Şimdi Singapur’daki Nanyang Teknoloji Üniversitesi, Çin’deki Huazhong Bilim ve Trknoloji Üniversitesi, New South Wales Üniversitesi ve Virginia Tech’ten araştırmacılar, bunu çok daha ileri seviyeye taşıyacakları bir buluş yaptıklarını söylüyor: Sohbet robotlarının güvenlik sistemlerinden kaçmak için yeni yöntemler üreten, savunmasız sistemlere yerleştirilebilecek kötü niyetli yazılımlar oluşturabilen bir yapay zeka aracı. Bu aracın adı “Masterkey” ve OpenAI’ya ait ChatGPT, Microsoft’a ait Bing Chat ve Google Bard gibi büyük dil modeli (LLM) tabanlı sistemlerde yeni güvenli açıkları bulma sürecini gayet de otomatiğe bağlayabiliyor. Araştırmacılar, kendi dil modellerini bilindik savunma sistemlerini atlatma komutlarıyla besleyerek yüzde 21.58’lik bir başarı oranına sahip yeni komutlar üretebildiklerini iddia ediyor. Şu anda kullanılan komutların yüzde 7.33 gibi bir başarı oranına sahip olduğunu düşünürsek gayet yüksek bir oran olduğunu söyleyebiliriz. Tabii Masterkey kötü niyetli kullanıcıların işlerini kolaylaştırmak için geliştirilmedi. Burada asıl amaç şirketlerin kendi dil modellerindeki kusurları bularak düzeltme sürecini hızlandırmak.
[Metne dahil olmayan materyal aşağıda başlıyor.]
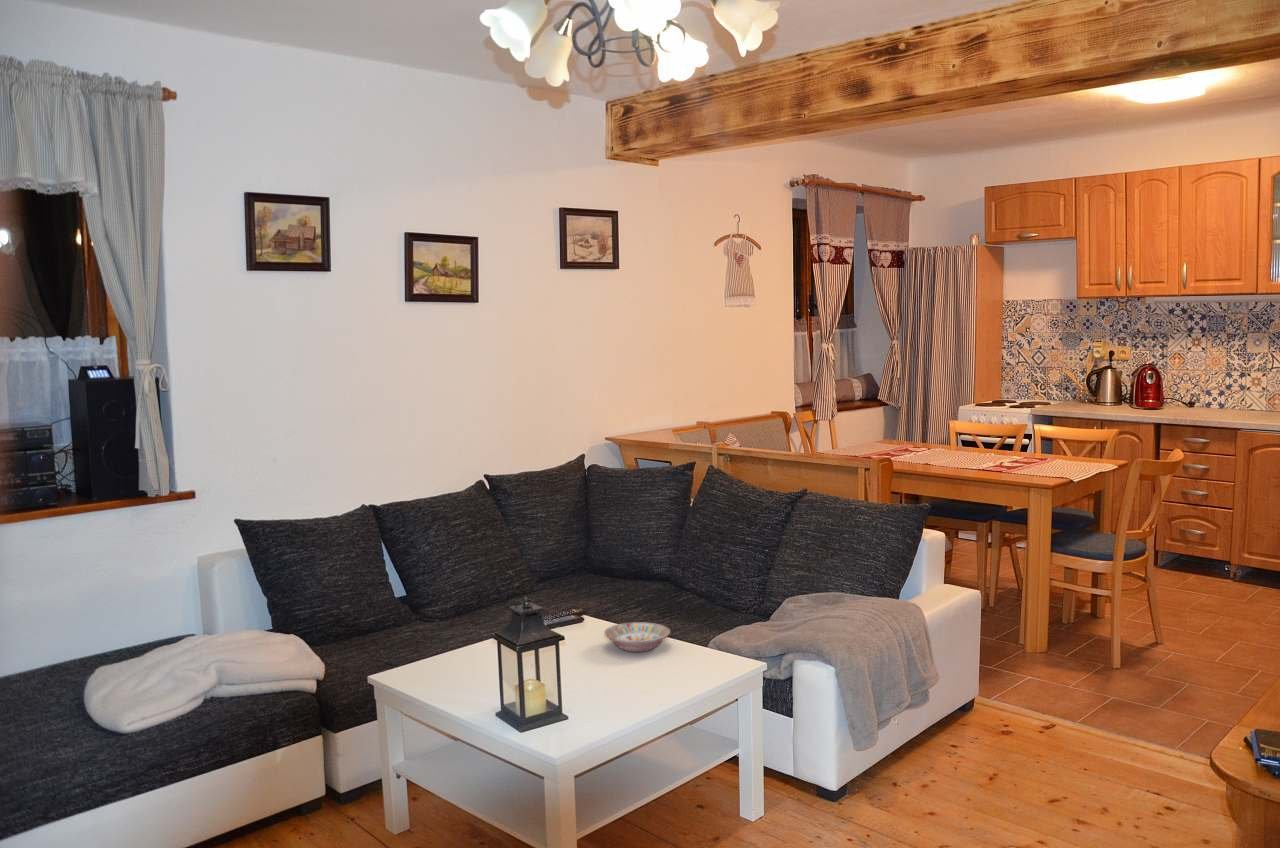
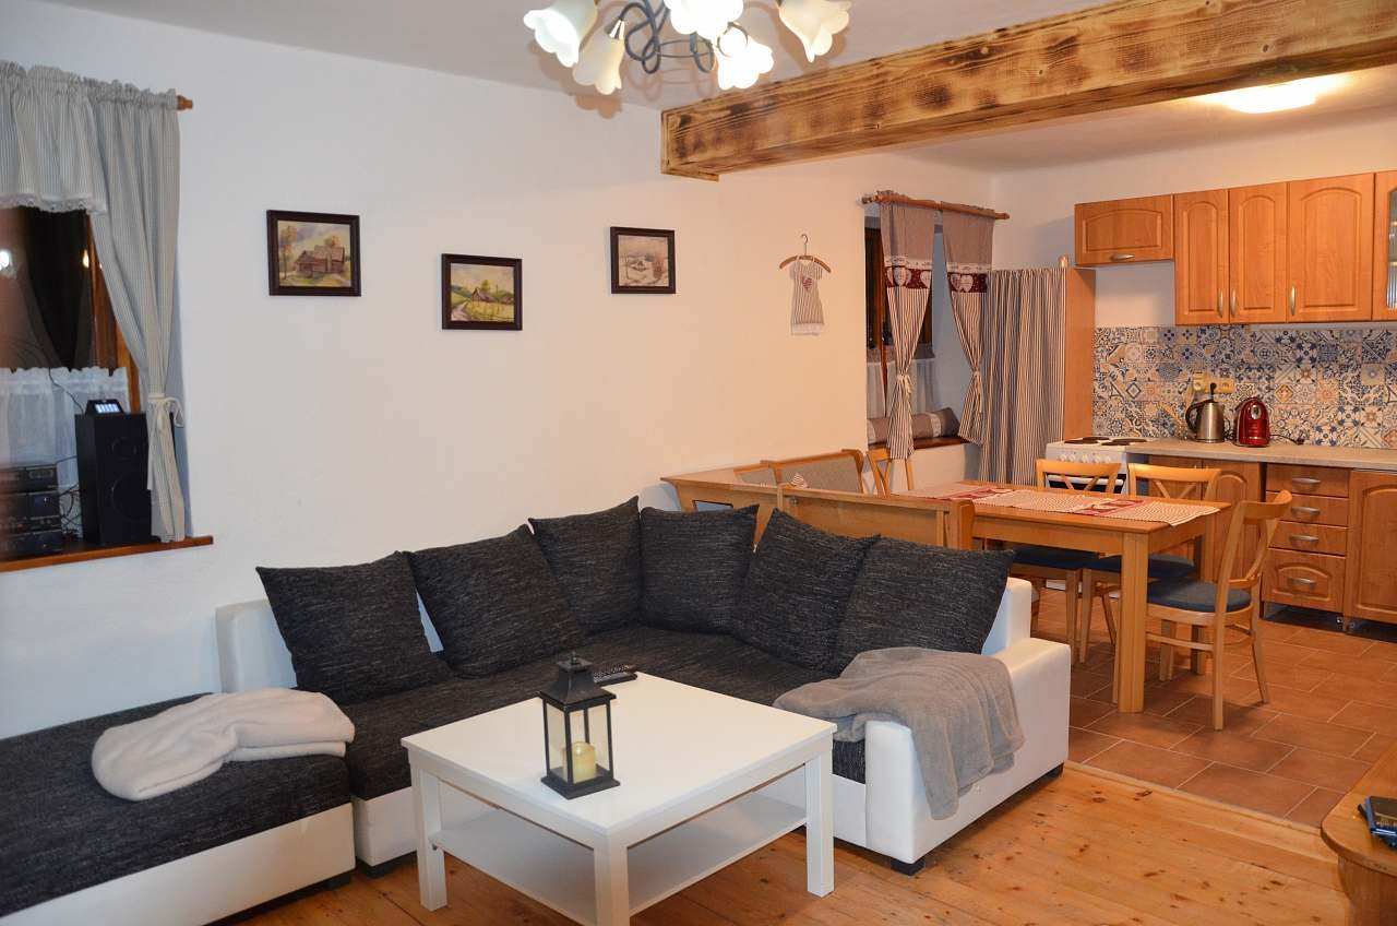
- bowl [603,621,671,653]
Bir hafta geçmiyor ki Elon Musk ve şirketleri gündeme gelmesin. Bu sefer bahse konu şirket X değil ama, bir değişiklik olarak konumuz uzay şirketi SpaceX ve onun sahibi olan Musk’ı eleştirdikleri için işten çıkarıldıkları iddia edilen işçiler. İddiaya göre bazı SpaceX çalışanları Haziran 2022’de şirketin yönetimine bir mektup yazmış ve mektupta Musk’ın X üzerinden yaptığı, bazıları müstehcen içerikli, paylaşımların şirketin politikalarıyla örtüşmediğini belirtmişler. SpaceX yöneticilerinden bu duruma tepki göstermelerini istemişler ama çalışanlara göre tam tersi olmuş ve tepkiyi işçiler görmüş. Belirtilene göre mektupta parmağı olan sekiz çalışan işten çıkarılmış. İşten çıkarılanlardan biri olan Deborah Lawrence, avukatı aracılığıyla açıklamasında SpaceX’in özellikle kadınların tacize uğramasını hoş gören “toksik bir bakış açısına sahip olduğunu” söylüyor.
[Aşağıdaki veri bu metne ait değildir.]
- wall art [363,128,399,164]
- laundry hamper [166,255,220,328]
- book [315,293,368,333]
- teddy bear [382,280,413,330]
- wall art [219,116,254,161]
Konu şimdi ABD Ulusal Çalışma İlişkileri Kurulu’na (NLRB) taşındı. Beş üyeli kurul söz konusu işten çıkarmaların çalışma yasasının ihlali olduğuna karar verirse bu işçilerin görevlerine iadesine karar verebiliyor. SpaceX bu karara uymayı kabul edebileceği gibi temyize taşımayı da tercih edebilir ki mevcut tabloda şirket NLRB’ye “kurulun anayasaya aykırı” olduğu iddiasıyla dava açtı. Şirket diyor ki: “Kurul içinde yapılacak bir mahkemenin SpaceX hakkında herhangi bir karar alma yetkisine sahip olmaması gerekir.” Bu karşı davada “tiran” gibi davranmakla suçlanan NLRB’nin SpaceX’e haksız yere önyargılı yaklaştığı ima ediliyor. Hakimlerin SpaceX’in iddiasını kabul etme ihtimali düşük olsa da zaten amaç muhtemelen söz konusu işçi krizinde süreci zorlaştırmak. (Futurism’in benzetmesiyle) galaksi beyinli avukatlardan oluşan bir orduya parası hayli hayli yeteceği için de amacında başarılı olması muhtemel.